Тетя Малкеле не стала с ним спорить, хотя осталась при старом мнении, что дядя Ича не ахти какой вояка. За время их совместной жизни она убедилась лишь в том, что дядя может кое-что сделать по дому, еще годен, так сказать, по сей день как мужчина — и только.
Но уж этого тетя ему не выложит ни с того ни с сего.
* * *Обрывки далеких маршей разносились по разным направлениям. Красное знамя полыхало над реб-зелменовским двором. В домах наряжались. Маленькие группки запоздавших рабочих повсюду, со всех перекрестков, спешили куда-то, чтобы влиться в свой профсоюз.
Дядя Фоля вышел со двора в начищенных до блеска сапогах, размашистым движением обтер усы после еды и с глубоким презрением оглянулся на болото этой кустарщины, для которой ни в коей мере недоступен сегодняшний праздник пролетариата.
«Что эти хлюпики понимают в Красной армии? — улыбался он про себя. — Вот насчет кантора — тут они знатоки, это да».
Спесь дяди Фоли уж действительно хватила через край, он был совершенно не прав, и вот почему: дядя Ича на рассвете натянул две пары шерстяных носков и, пользуясь случаем, опять оттяпал ножницами кусочек своей бородки, которая, кстати сказать, за последнее время очень у него осунулась, так что те, что постарше, стали даже пожимать плечами.

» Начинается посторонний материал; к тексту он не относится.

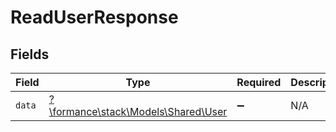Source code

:# ReadUserResponse


## Fields

| Field                                                              | Type                                                               | Required                                                           | Description                                                        |
| ------------------------------------------------------------------ | ------------------------------------------------------------------ | ------------------------------------------------------------------ | ------------------------------------------------------------------ |
| `data`                                                             | [?\formance\stack\Models\Shared\User](../../Models/Shared/User.md) | :heavy_minus_sign:                                                 | N/A                                                                |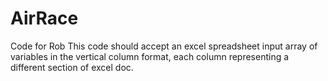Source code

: # AirRace
Code for Rob
This code should accept an excel spreadsheet input array of variables in the vertical column format, each column representing a different section of excel doc.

Приготовления были большие.
И если что было удивительного, так это случай с дядей Зишей, очень постаревшим за последние несколько дней. Он все ходил молчаливым, держась поближе к стенам, но вдруг накинул на себя сюртук, взял в руку толстую палку и сказал тете Гите:
— Надо и мне сходить, потому что к этой истории, видишь ли, я теперь имею больше отношения, нежели они все…
Во дворе остались лишь трое — из числа женского пола: грустная жена дяди Фоли (ее зовут все же Хеня, а не Геня), тетя Гита и бабушка Бася. Кстати, с бабушкой Басей у нас дело обстоит неплохо. За последние месяцы она опять обрела молодые силы. Она целыми днями стоит у окна, выходящего на улицу, как птичка в клетке, и жует хлеб.
* * *Тяжеловесные трубы оркестров гремели где-то на далеких улицах. Уже промаршировали к вокзалу приземистые металлисты, хмурые широкоплечие кожевники, веселые портные. Теперь шли смешанные союзы. Из боковой улицы вырвался с пением рабфак; чуприны торчали из-под шапок, красные косынки колыхались, как иллюминационные огоньки.